Tucked away in Wai‘anae’s Lualualei Valley, MA‘O Farms is more than a teaching and learning farm. An acroynym for Mala ‘Ai ‘Ōpio, or youth food garden, it is an opportunity for a better life. The farm’s Youth Leadership Training program supports academic and entrepreneurial growth by giving young adults college tuition support, a monthly stipend, and firsthand job experience—like helping to operate Ma‘o’s Community Service Agriculture element—while working at the farm.
Colsen Kāpili‘enamekealohapūnihipau‘ole Balai initially joined the Youth Leadership Training program as a pragmatic means to pay for higher education. But the takeaway has been equally rich: “In my time at MA‘O, I feel I have developed a greater understanding and appreciation of the work that it takes to produce food,” he says.
MA‘O Farms draws from its Hawaiian value of aloha ‘āina, working closely with the land, a practice integral to the understanding that if the land is nourished, so too will the people around it. Students like Balai are examples of such belief: In this supportive, nurtured setting, they, like the plants they tend, take root, and flourish.
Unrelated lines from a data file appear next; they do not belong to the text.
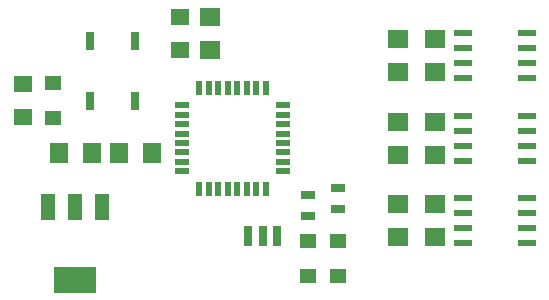
<source format=gtp>
G75*
%MOIN*%
%OFA0B0*%
%FSLAX24Y24*%
%IPPOS*%
%LPD*%
%AMOC8*
5,1,8,0,0,1.08239X$1,22.5*
%
%ADD10R,0.0600X0.0240*%
%ADD11R,0.0220X0.0500*%
%ADD12R,0.0500X0.0220*%
%ADD13R,0.0630X0.0709*%
%ADD14R,0.0300X0.0600*%
%ADD15R,0.0709X0.0630*%
%ADD16R,0.0551X0.0472*%
%ADD17R,0.0472X0.0315*%
%ADD18R,0.0480X0.0880*%
%ADD19R,0.1417X0.0866*%
%ADD20R,0.0630X0.0551*%
%ADD21R,0.0276X0.0669*%
D10*
X017173Y003350D03*
X017173Y003850D03*
X017173Y004350D03*
X017173Y004850D03*
X017173Y006100D03*
X017173Y006600D03*
X017173Y007100D03*
X017173Y007600D03*
X017173Y008850D03*
X017173Y009350D03*
X017173Y009850D03*
X017173Y010350D03*
X019333Y010350D03*
X019333Y009850D03*
X019333Y009350D03*
X019333Y008850D03*
X019333Y007600D03*
X019333Y007100D03*
X019333Y006600D03*
X019333Y006100D03*
X019333Y004850D03*
X019333Y004350D03*
X019333Y003850D03*
X019333Y003350D03*
D11*
X010606Y005160D03*
X010291Y005160D03*
X009976Y005160D03*
X009661Y005160D03*
X009346Y005160D03*
X009031Y005160D03*
X008716Y005160D03*
X008401Y005160D03*
X008401Y008540D03*
X008716Y008540D03*
X009031Y008540D03*
X009346Y008540D03*
X009661Y008540D03*
X009976Y008540D03*
X010291Y008540D03*
X010606Y008540D03*
D12*
X011193Y007952D03*
X011193Y007637D03*
X011193Y007322D03*
X011193Y007007D03*
X011193Y006693D03*
X011193Y006378D03*
X011193Y006063D03*
X011193Y005748D03*
X007813Y005748D03*
X007813Y006063D03*
X007813Y006378D03*
X007813Y006693D03*
X007813Y007007D03*
X007813Y007322D03*
X007813Y007637D03*
X007813Y007952D03*
D13*
X006804Y006350D03*
X005702Y006350D03*
X004804Y006350D03*
X003702Y006350D03*
D14*
X004753Y008100D03*
X006253Y008100D03*
X006253Y010100D03*
X004753Y010100D03*
D15*
X008753Y009799D03*
X008753Y010901D03*
X015003Y010151D03*
X016253Y010151D03*
X016253Y009049D03*
X015003Y009049D03*
X015003Y007401D03*
X016253Y007401D03*
X016253Y006299D03*
X015003Y006299D03*
X015003Y004651D03*
X016253Y004651D03*
X016253Y003549D03*
X015003Y003549D03*
D16*
X013003Y003441D03*
X012003Y003441D03*
X012003Y002259D03*
X013003Y002259D03*
X003503Y007509D03*
X003503Y008691D03*
D17*
X012003Y004954D03*
X012003Y004246D03*
X013003Y004496D03*
X013003Y005204D03*
D18*
X005163Y004570D03*
X004253Y004570D03*
X003343Y004570D03*
D19*
X004253Y002130D03*
D20*
X002503Y007549D03*
X002503Y008651D03*
X007753Y009799D03*
X007753Y010901D03*
D21*
X010031Y003600D03*
X010503Y003600D03*
X010976Y003600D03*
M02*

</source>
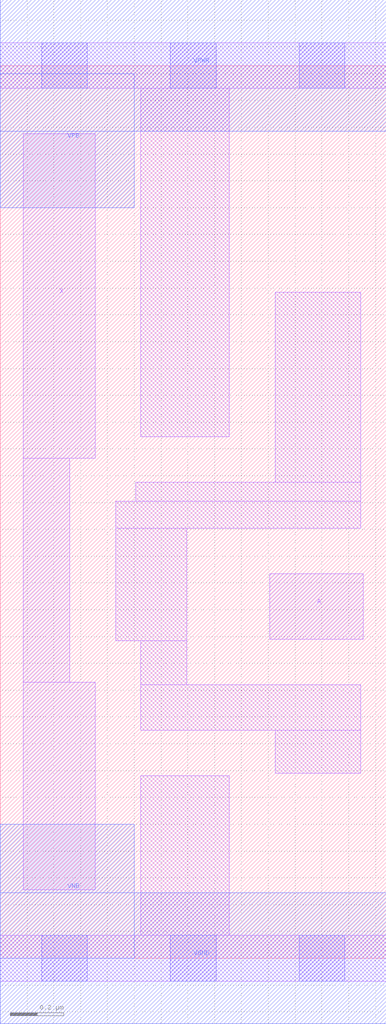
<source format=lef>
# Copyright 2020 The SkyWater PDK Authors
#
# Licensed under the Apache License, Version 2.0 (the "License");
# you may not use this file except in compliance with the License.
# You may obtain a copy of the License at
#
#     https://www.apache.org/licenses/LICENSE-2.0
#
# Unless required by applicable law or agreed to in writing, software
# distributed under the License is distributed on an "AS IS" BASIS,
# WITHOUT WARRANTIES OR CONDITIONS OF ANY KIND, either express or implied.
# See the License for the specific language governing permissions and
# limitations under the License.
#
# SPDX-License-Identifier: Apache-2.0

VERSION 5.5 ;
NAMESCASESENSITIVE ON ;
BUSBITCHARS "[]" ;
DIVIDERCHAR "/" ;
MACRO sky130_fd_sc_lp__buf_1
  CLASS CORE ;
  SOURCE USER ;
  ORIGIN  0.000000  0.000000 ;
  SIZE  1.440000 BY  3.330000 ;
  SYMMETRY X Y R90 ;
  SITE unit ;
  PIN A
    ANTENNAGATEAREA  0.159000 ;
    DIRECTION INPUT ;
    USE SIGNAL ;
    PORT
      LAYER li1 ;
        RECT 1.005000 1.190000 1.355000 1.435000 ;
    END
  END A
  PIN X
    ANTENNADIFFAREA  0.556500 ;
    DIRECTION OUTPUT ;
    USE SIGNAL ;
    PORT
      LAYER li1 ;
        RECT 0.085000 0.255000 0.355000 1.030000 ;
        RECT 0.085000 1.030000 0.260000 1.865000 ;
        RECT 0.085000 1.865000 0.355000 3.075000 ;
    END
  END X
  PIN VGND
    DIRECTION INOUT ;
    USE GROUND ;
    PORT
      LAYER met1 ;
        RECT 0.000000 -0.245000 1.440000 0.245000 ;
    END
  END VGND
  PIN VNB
    DIRECTION INOUT ;
    USE GROUND ;
    PORT
      LAYER met1 ;
        RECT 0.000000 0.000000 0.500000 0.500000 ;
    END
  END VNB
  PIN VPB
    DIRECTION INOUT ;
    USE POWER ;
    PORT
      LAYER met1 ;
        RECT 0.000000 2.800000 0.500000 3.300000 ;
    END
  END VPB
  PIN VPWR
    DIRECTION INOUT ;
    USE POWER ;
    PORT
      LAYER met1 ;
        RECT 0.000000 3.085000 1.440000 3.575000 ;
    END
  END VPWR
  OBS
    LAYER li1 ;
      RECT 0.000000 -0.085000 1.440000 0.085000 ;
      RECT 0.000000  3.245000 1.440000 3.415000 ;
      RECT 0.430000  1.185000 0.695000 1.605000 ;
      RECT 0.430000  1.605000 1.345000 1.705000 ;
      RECT 0.505000  1.705000 1.345000 1.775000 ;
      RECT 0.525000  0.085000 0.855000 0.680000 ;
      RECT 0.525000  0.850000 1.345000 1.020000 ;
      RECT 0.525000  1.020000 0.695000 1.185000 ;
      RECT 0.525000  1.945000 0.855000 3.245000 ;
      RECT 1.025000  0.690000 1.345000 0.850000 ;
      RECT 1.025000  1.775000 1.345000 2.485000 ;
    LAYER mcon ;
      RECT 0.155000 -0.085000 0.325000 0.085000 ;
      RECT 0.155000  3.245000 0.325000 3.415000 ;
      RECT 0.635000 -0.085000 0.805000 0.085000 ;
      RECT 0.635000  3.245000 0.805000 3.415000 ;
      RECT 1.115000 -0.085000 1.285000 0.085000 ;
      RECT 1.115000  3.245000 1.285000 3.415000 ;
  END
END sky130_fd_sc_lp__buf_1
END LIBRARY

</source>
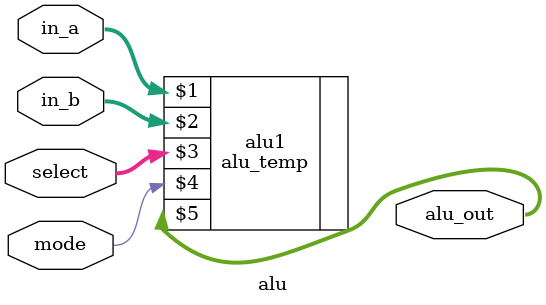
<source format=v>
module alu (
	input wire [15:0] in_a,
	input wire [15:0] in_b, 
	input wire [3:0] select,
	input wire mode,
	output wire [15:0] alu_out);

	alu_temp alu1(in_a, in_b, select, mode, alu_out);

endmodule

</source>
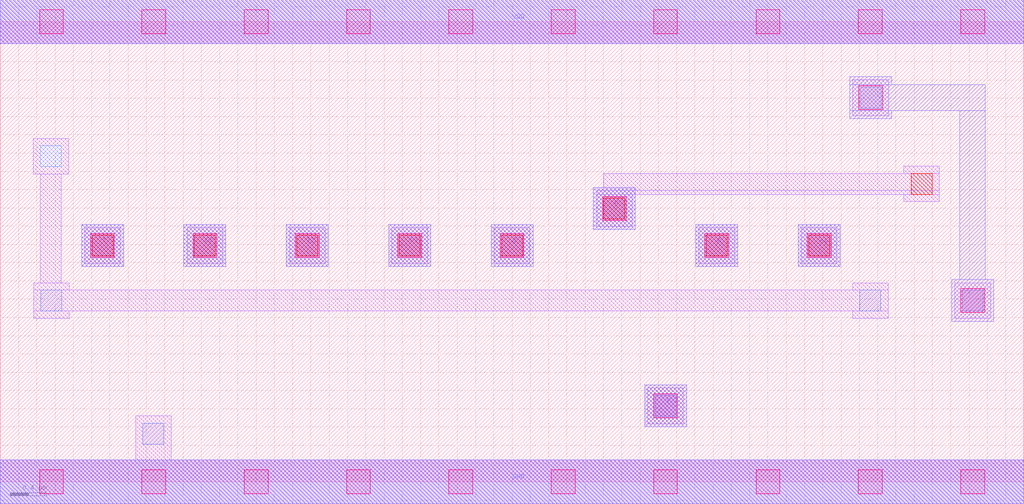
<source format=lef>
MACRO AOAAOI2114
 CLASS CORE ;
 FOREIGN AOAAOI2114 0 0 ;
 SIZE 11.200000000000001 BY 5.04 ;
 ORIGIN 0 0 ;
 SYMMETRY X Y R90 ;
 SITE unit ;
  PIN VDD
   DIRECTION INOUT ;
   USE POWER ;
   SHAPE ABUTMENT ;
    PORT
     CLASS CORE ;
       LAYER met1 ;
        RECT 0.00000000 4.80000000 11.20000000 5.28000000 ;
       LAYER met2 ;
        RECT 0.00000000 4.80000000 11.20000000 5.28000000 ;
    END
  END VDD

  PIN GND
   DIRECTION INOUT ;
   USE POWER ;
   SHAPE ABUTMENT ;
    PORT
     CLASS CORE ;
       LAYER met1 ;
        RECT 0.00000000 -0.24000000 11.20000000 0.24000000 ;
       LAYER met2 ;
        RECT 0.00000000 -0.24000000 11.20000000 0.24000000 ;
    END
  END GND

  PIN Y
   DIRECTION INOUT ;
   USE SIGNAL ;
   SHAPE ABUTMENT ;
    PORT
     CLASS CORE ;
       LAYER met2 ;
        RECT 7.05000000 0.60200000 7.51000000 1.06200000 ;
    END
  END Y

  PIN C
   DIRECTION INOUT ;
   USE SIGNAL ;
   SHAPE ABUTMENT ;
    PORT
     CLASS CORE ;
       LAYER met2 ;
        RECT 0.89000000 2.35700000 1.35000000 2.81700000 ;
    END
  END C

  PIN A1
   DIRECTION INOUT ;
   USE SIGNAL ;
   SHAPE ABUTMENT ;
    PORT
     CLASS CORE ;
       LAYER met2 ;
        RECT 8.73000000 2.35700000 9.19000000 2.81700000 ;
    END
  END A1

  PIN D
   DIRECTION INOUT ;
   USE SIGNAL ;
   SHAPE ABUTMENT ;
    PORT
     CLASS CORE ;
       LAYER met2 ;
        RECT 5.37000000 2.35700000 5.83000000 2.81700000 ;
    END
  END D

  PIN D2
   DIRECTION INOUT ;
   USE SIGNAL ;
   SHAPE ABUTMENT ;
    PORT
     CLASS CORE ;
       LAYER met2 ;
        RECT 3.13000000 2.35700000 3.59000000 2.81700000 ;
    END
  END D2

  PIN D1
   DIRECTION INOUT ;
   USE SIGNAL ;
   SHAPE ABUTMENT ;
    PORT
     CLASS CORE ;
       LAYER met2 ;
        RECT 4.25000000 2.35700000 4.71000000 2.81700000 ;
    END
  END D1

  PIN A
   DIRECTION INOUT ;
   USE SIGNAL ;
   SHAPE ABUTMENT ;
    PORT
     CLASS CORE ;
       LAYER met2 ;
        RECT 7.61000000 2.35700000 8.07000000 2.81700000 ;
    END
  END A

  PIN B
   DIRECTION INOUT ;
   USE SIGNAL ;
   SHAPE ABUTMENT ;
    PORT
     CLASS CORE ;
       LAYER met2 ;
        RECT 6.49000000 2.76200000 6.95000000 3.22200000 ;
    END
  END B

  PIN D3
   DIRECTION INOUT ;
   USE SIGNAL ;
   SHAPE ABUTMENT ;
    PORT
     CLASS CORE ;
       LAYER met2 ;
        RECT 2.01000000 2.35700000 2.47000000 2.81700000 ;
    END
  END D3

 OBS
    LAYER polycont ;
     RECT 1.00500000 2.47200000 1.23500000 2.70200000 ;
     RECT 2.12500000 2.47200000 2.35500000 2.70200000 ;
     RECT 3.24500000 2.47200000 3.47500000 2.70200000 ;
     RECT 4.36500000 2.47200000 4.59500000 2.70200000 ;
     RECT 5.48500000 2.47200000 5.71500000 2.70200000 ;
     RECT 7.72500000 2.47200000 7.95500000 2.70200000 ;
     RECT 8.84500000 2.47200000 9.07500000 2.70200000 ;
     RECT 6.60500000 2.87700000 6.83500000 3.10700000 ;
     RECT 9.96500000 3.14700000 10.19500000 3.37700000 ;

    LAYER pdiffc ;
     RECT 0.44000000 3.45000000 0.67000000 3.68000000 ;
     RECT 9.41000000 4.09200000 9.64000000 4.32200000 ;

    LAYER ndiffc ;
     RECT 1.56000000 0.41000000 1.79000000 0.64000000 ;
     RECT 7.16500000 0.71700000 7.39500000 0.94700000 ;
     RECT 0.44500000 1.87000000 0.67500000 2.10000000 ;
     RECT 9.40500000 1.87000000 9.63500000 2.10000000 ;
     RECT 10.52500000 1.87000000 10.75500000 2.10000000 ;

    LAYER met1 ;
     RECT 0.00000000 -0.24000000 11.20000000 0.24000000 ;
     RECT 1.48000000 0.24000000 1.87000000 0.72000000 ;
     RECT 7.08500000 0.63700000 7.47500000 1.02700000 ;
     RECT 10.44500000 1.79000000 10.83500000 2.18000000 ;
     RECT 0.92500000 2.39200000 1.31500000 2.78200000 ;
     RECT 2.04500000 2.39200000 2.43500000 2.78200000 ;
     RECT 3.16500000 2.39200000 3.55500000 2.78200000 ;
     RECT 4.28500000 2.39200000 4.67500000 2.78200000 ;
     RECT 5.40500000 2.39200000 5.79500000 2.78200000 ;
     RECT 7.64500000 2.39200000 8.03500000 2.78200000 ;
     RECT 8.76500000 2.39200000 9.15500000 2.78200000 ;
     RECT 6.52500000 2.79700000 6.91500000 3.14700000 ;
     RECT 9.88500000 3.06700000 10.27500000 3.14700000 ;
     RECT 6.52500000 3.14700000 10.27500000 3.18700000 ;
     RECT 6.60500000 3.18700000 10.27500000 3.37700000 ;
     RECT 9.88500000 3.37700000 10.27500000 3.45700000 ;
     RECT 0.36500000 1.79000000 0.75500000 1.87000000 ;
     RECT 9.32500000 1.79000000 9.71500000 1.87000000 ;
     RECT 0.36500000 1.87000000 9.71500000 2.10000000 ;
     RECT 0.36500000 2.10000000 0.75500000 2.18000000 ;
     RECT 9.32500000 2.10000000 9.71500000 2.18000000 ;
     RECT 0.44000000 2.18000000 0.67000000 3.37000000 ;
     RECT 0.36000000 3.37000000 0.75000000 3.76000000 ;
     RECT 9.33000000 4.01200000 9.72000000 4.40200000 ;
     RECT 0.00000000 4.80000000 11.20000000 5.28000000 ;

    LAYER via1 ;
     RECT 0.43000000 -0.13000000 0.69000000 0.13000000 ;
     RECT 1.55000000 -0.13000000 1.81000000 0.13000000 ;
     RECT 2.67000000 -0.13000000 2.93000000 0.13000000 ;
     RECT 3.79000000 -0.13000000 4.05000000 0.13000000 ;
     RECT 4.91000000 -0.13000000 5.17000000 0.13000000 ;
     RECT 6.03000000 -0.13000000 6.29000000 0.13000000 ;
     RECT 7.15000000 -0.13000000 7.41000000 0.13000000 ;
     RECT 8.27000000 -0.13000000 8.53000000 0.13000000 ;
     RECT 9.39000000 -0.13000000 9.65000000 0.13000000 ;
     RECT 10.51000000 -0.13000000 10.77000000 0.13000000 ;
     RECT 7.15000000 0.70200000 7.41000000 0.96200000 ;
     RECT 10.51000000 1.85500000 10.77000000 2.11500000 ;
     RECT 0.99000000 2.45700000 1.25000000 2.71700000 ;
     RECT 2.11000000 2.45700000 2.37000000 2.71700000 ;
     RECT 3.23000000 2.45700000 3.49000000 2.71700000 ;
     RECT 4.35000000 2.45700000 4.61000000 2.71700000 ;
     RECT 5.47000000 2.45700000 5.73000000 2.71700000 ;
     RECT 7.71000000 2.45700000 7.97000000 2.71700000 ;
     RECT 8.83000000 2.45700000 9.09000000 2.71700000 ;
     RECT 6.59000000 2.86200000 6.85000000 3.12200000 ;
     RECT 9.39500000 4.07700000 9.65500000 4.33700000 ;
     RECT 0.43000000 4.91000000 0.69000000 5.17000000 ;
     RECT 1.55000000 4.91000000 1.81000000 5.17000000 ;
     RECT 2.67000000 4.91000000 2.93000000 5.17000000 ;
     RECT 3.79000000 4.91000000 4.05000000 5.17000000 ;
     RECT 4.91000000 4.91000000 5.17000000 5.17000000 ;
     RECT 6.03000000 4.91000000 6.29000000 5.17000000 ;
     RECT 7.15000000 4.91000000 7.41000000 5.17000000 ;
     RECT 8.27000000 4.91000000 8.53000000 5.17000000 ;
     RECT 9.39000000 4.91000000 9.65000000 5.17000000 ;
     RECT 10.51000000 4.91000000 10.77000000 5.17000000 ;

    LAYER met2 ;
     RECT 0.00000000 -0.24000000 11.20000000 0.24000000 ;
     RECT 7.05000000 0.60200000 7.51000000 1.06200000 ;
     RECT 0.89000000 2.35700000 1.35000000 2.81700000 ;
     RECT 2.01000000 2.35700000 2.47000000 2.81700000 ;
     RECT 3.13000000 2.35700000 3.59000000 2.81700000 ;
     RECT 4.25000000 2.35700000 4.71000000 2.81700000 ;
     RECT 5.37000000 2.35700000 5.83000000 2.81700000 ;
     RECT 7.61000000 2.35700000 8.07000000 2.81700000 ;
     RECT 8.73000000 2.35700000 9.19000000 2.81700000 ;
     RECT 6.49000000 2.76200000 6.95000000 3.22200000 ;
     RECT 10.41000000 1.75500000 10.87000000 2.21500000 ;
     RECT 9.29500000 3.97700000 9.75500000 4.06700000 ;
     RECT 10.50000000 2.21500000 10.78000000 4.06700000 ;
     RECT 9.29500000 4.06700000 10.78000000 4.34700000 ;
     RECT 9.29500000 4.34700000 9.75500000 4.43700000 ;
     RECT 0.00000000 4.80000000 11.20000000 5.28000000 ;

 END
END AOAAOI2114

</source>
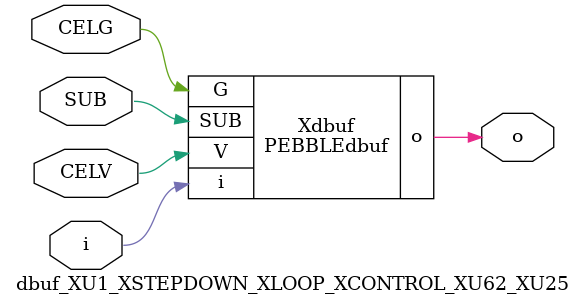
<source format=v>



module PEBBLEdbuf ( o, G, SUB, V, i );

  input V;
  input i;
  input G;
  output o;
  input SUB;
endmodule

//Celera Confidential Do Not Copy dbuf_XU1_XSTEPDOWN_XLOOP_XCONTROL_XU62_XU25
//Celera Confidential Symbol Generator
//Digital Buffer
module dbuf_XU1_XSTEPDOWN_XLOOP_XCONTROL_XU62_XU25 (CELV,CELG,i,o,SUB);
input CELV;
input CELG;
input i;
input SUB;
output o;

//Celera Confidential Do Not Copy dbuf
PEBBLEdbuf Xdbuf(
.V (CELV),
.i (i),
.o (o),
.SUB (SUB),
.G (CELG)
);
//,diesize,PEBBLEdbuf

//Celera Confidential Do Not Copy Module End
//Celera Schematic Generator
endmodule

</source>
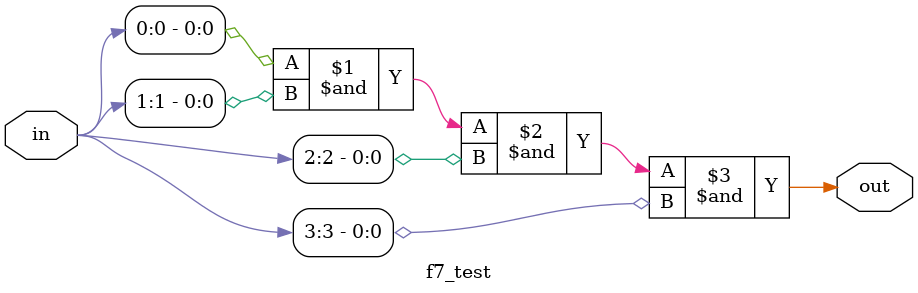
<source format=v>

module f1_test(input [1:0] in, output out);
assign out = in[0] & in[1];
endmodule

// test_simulation_and_2_test.v
module f2_test(input [1:0] in, output out);
assign out = in[0] && in[1];
endmodule

// test_simulation_and_3_test.v
module f3_test(input [2:0] in, output out);
assign out = in[0] & in[1] & in[2];
endmodule

// test_simulation_and_4_test.v
module f4_test(input [2:0] in, output out);
assign out = in[0] && in[1] && in[2];
endmodule

// test_simulation_and_5_test.v
module f5_test(input [3:0] in, output out);
assign out = in[0] & in[1] & in[2] & in[3];
endmodule

// test_simulation_and_6_test.v
module f6_test(input [3:0] in, output out);
assign out = in[0] && in[1] && in[2] && in[3];
endmodule

// test_simulation_and_7_test.v
module f7_test(input [3:0] in, output out);
and myand(out, in[0], in[1], in[2], in[3]);
endmodule

</source>
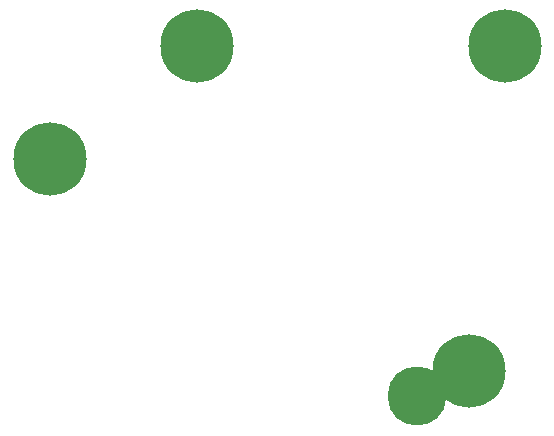
<source format=gbr>
G04 #@! TF.GenerationSoftware,KiCad,Pcbnew,6.0.11+dfsg-1~bpo11+1*
G04 #@! TF.CreationDate,2023-03-04T16:09:42-05:00*
G04 #@! TF.ProjectId,RUSP_Faceplate,52555350-5f46-4616-9365-706c6174652e,rev?*
G04 #@! TF.SameCoordinates,Original*
G04 #@! TF.FileFunction,Soldermask,Top*
G04 #@! TF.FilePolarity,Negative*
%FSLAX46Y46*%
G04 Gerber Fmt 4.6, Leading zero omitted, Abs format (unit mm)*
G04 Created by KiCad (PCBNEW 6.0.11+dfsg-1~bpo11+1) date 2023-03-04 16:09:42*
%MOMM*%
%LPD*%
G01*
G04 APERTURE LIST*
%ADD10C,5.000000*%
%ADD11C,6.200000*%
G04 APERTURE END LIST*
D10*
G04 #@! TO.C,H4*
X149392000Y-101280000D03*
G04 #@! TD*
D11*
G04 #@! TO.C,H2*
X118292000Y-81180000D03*
G04 #@! TD*
G04 #@! TO.C,H1*
X130792000Y-71680000D03*
G04 #@! TD*
G04 #@! TO.C,H3*
X153792000Y-99180000D03*
G04 #@! TD*
G04 #@! TO.C,H5*
X156792000Y-71680000D03*
G04 #@! TD*
M02*

</source>
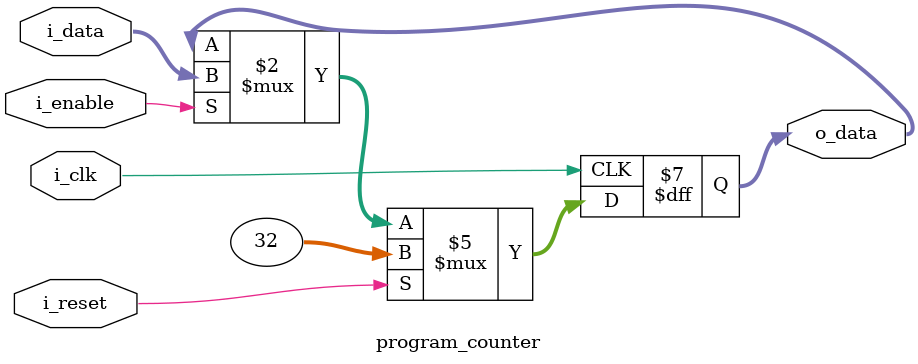
<source format=v>
/**
* This module is responsible for PC register.
* Reset will make PC 2^5 (First location of our program)
* =============================================
* Test Status = Not tested
*/
module program_counter (
    input i_clk,
    input i_enable,
    input i_reset,
    input [31:0] i_data,
    output reg [31:0] o_data
);

  always @(posedge i_clk) begin
    if (i_reset) o_data <= 32'b100000;
    else if (i_enable) o_data <= i_data;
  end

endmodule

</source>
Day in the Life at MA‘O Farms with Colsen
“Every day on the farm at 6 a.m. we begin our day by chanting, “E ho mai,” a traditional Hawaiian chant, as grounding to prepare for the work ahead. While in the circle, farmers are briefed on what must be done and any upcoming events. On this day, we will work outside in the fields. We use a knife to manage the weeds in a bed. We burn the soil beds to eliminate any weed seed that might compete with crops and their growth. We connect with our roots, while picking roots. Washing American parsley can sometimes be a pain. I wash the soil off some pak choi. Boss isn’t amused with the pictures. We pack the produce to send it directly to stores and restaurants. At the end of the day at 1 p.m., we circle up once again to discuss the workday and debrief.”